ILLINOIS (USA): HOUSE VOTED TO ABOLISH THE DEATH PENALTY

10 January 2011 :

Illinois House voted to abolish the death penalty. Late Thursday afternoon, the House voted 59-58 against SB3539, a bill to repeal the death penalty and use the money saved to assist victims' families and improve law enforcement, 1 vote short of passing the proposal. 1 representative, Rosemary Mulligan (R-Des Plaines) did not vote at the time. But the chief sponsor, Rep. Karen Yarbrough (D-Maywood) used a parliamentary maneuver to pull the bill from the House floor to allow for a second vote and less than two hours later, the House approved the measure 60-54.
The measure now goes to the Senate for a vote. If the bill is approved in the state senate it still must go to Governor Pat Quinn, who has said he continues to favor the death penalty for the worst crimes, according to local media reports. During a lengthy debate on the House floor, supporters said the death penalty needs to be abolished because too many innocent people have been sent to death row. Rep. Susana Mendoza (D-Chicago), who said she has long been a staunch supporter of capital punishment, said she believes the death penalty should end because courts cannot correct a mistake if an innocent person is put to death. "I could administer the death penalty myself to a cop killer or a baby killer without remorse," Mendoza said. "But this debate for me is no longer about whether guilty killers deserve to die for their crimes. They do deserve to die." However, Mendoza added that, "we must accept the possibility of executing an innocent person and I'm not okay with that. None of us should be okay with that. … I can no longer stomach the idea of executing a potentially innocent person in order to make sure the guilty pay for their crimes." Rep. Jim Durkin (R-Western Springs), a former prosecutor, said he believes death penalty reforms have worked to ensure a fair trial in capital cases. "I am confident that these individuals were given more than due process. They were given super-process," Durkin said. "We need to let this process work its way through the course."
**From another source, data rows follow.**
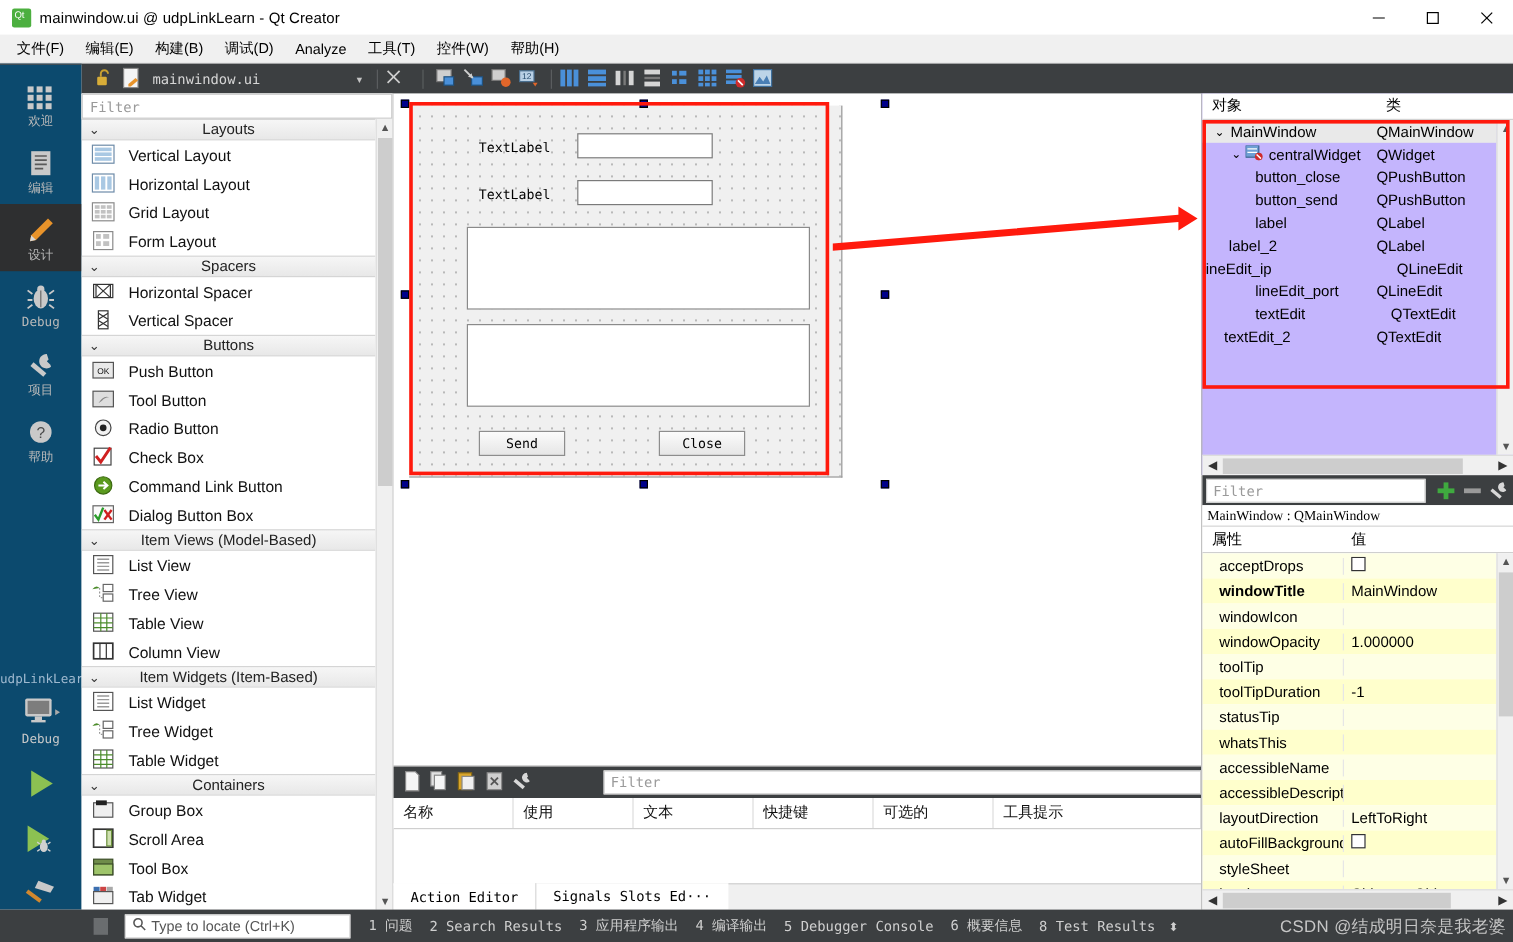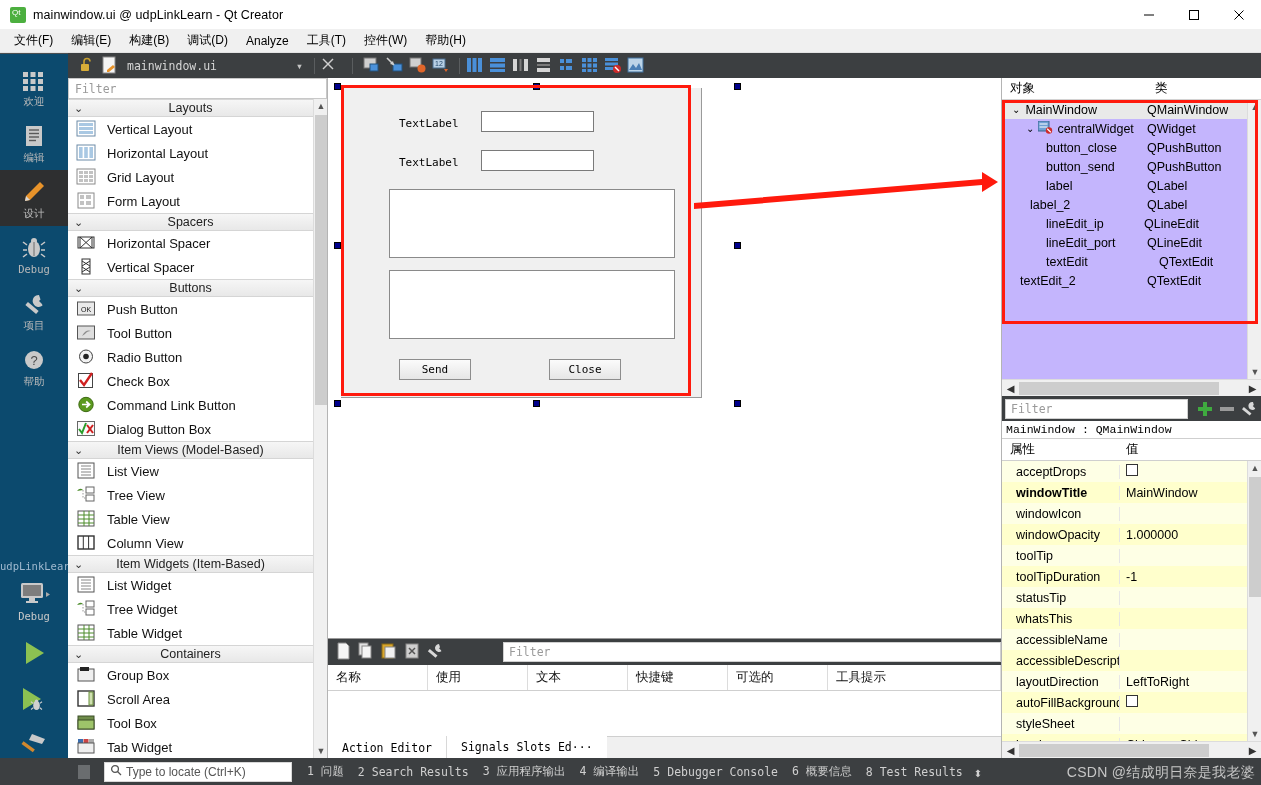--- a/index.html
+++ b/index.html
@@ -214,21 +214,21 @@
   .pp-toolbar{
     height:25px; background:#3c3f41; display:flex; align-items:center;
   }
   .pp-filter{
     width:186px; height:20px; background:#fff; border:1px solid #d0d0d0; margin-left:3px;
     display:flex; align-items:center; padding-left:5px;
     font-family:"DejaVu Sans Mono", monospace; font-size:11.5px; color:#9a9a9a;
   }
   .pp-subject{
     height:18px; display:flex; align-items:center; padding-left:4px;
-    font-family:Liberation Mono, monospace; font-size:11.5px; color:#000;
+    font-family:Liberation Serif, serif; font-size:11.5px; color:#000;
     border-bottom:1px solid #cfcfcf; background:#fff;
   }
   .pp-head{ height:22px; display:flex; border-bottom:1px solid #cfcfcf; background:#fff; }
   .pp-th{ display:flex; align-items:center; padding-left:6px; font-size:12.5px; color:#000; }
   .pp-rows{ position:absolute; left:0; top:65px; right:14px; bottom:17px; overflow:hidden; }
   .pp-row{ height:21px; display:flex; align-items:center; font-size:12.5px; }
   .pp-row .k{
     width:118px; padding-left:14px; overflow:hidden; white-space:nowrap;
     border-right:1px solid #e6e6e6;
   }
@@ -1008,27 +1008,27 @@
           </div>
         <div class="op-class">QPushButton</div>
       </div>
       <div class="op-row">
         <div class="op-name" style="width:145px;padding-left:44px">
             <span>label</span>
           </div>
         <div class="op-class">QLabel</div>
       </div>
       <div class="op-row">
-        <div class="op-name" style="width:145px;padding-left:28px">
+        <div class="op-name" style="width:145px;padding-left:22px">
             <span>label_2</span>
           </div>
         <div class="op-class">QLabel</div>
       </div>
       <div class="op-row">
-        <div class="op-name" style="width:142px;padding-left:44px">
+        <div class="op-name" style="width:162px;">
             <span>lineEdit_ip</span>
           </div>
         <div class="op-class">QLineEdit</div>
       </div>
       <div class="op-row">
         <div class="op-name" style="width:145px;padding-left:44px">
             <span>lineEdit_port</span>
           </div>
         <div class="op-class">QLineEdit</div>
       </div>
But supporters of repealing capital punishment said that numerous studies have showed that the death penalty is applied randomly across the state and that minorities and poor defendants are more likely to be sentenced to death than whites and the affluent. "The decision to have the death penalty in one case and not another, that is a random decision in the state of Illinois," House Majority Leader Barbara Flynn Currie (D-Chicago) said. "That is no way to run a criminal justice system." Currie also noted that studies have shown that the death penalty has not served as a deterrent to violent crime.
Former Gov. George Ryan instituted a moratorium on executions in Illinois in 2000 after 13 Death Row inmates were exonerated and no death row inmates have been executed since then. Ryan is serving a 6-1/2 year sentence in federal prison for corruption charges and is trying to get an early release or temporary furlough in order to visit his wife, Lura Lynn Ryan, who has been hospitalized with a severe infection. Doctors have said she likely has, at best, 2 weeks to live.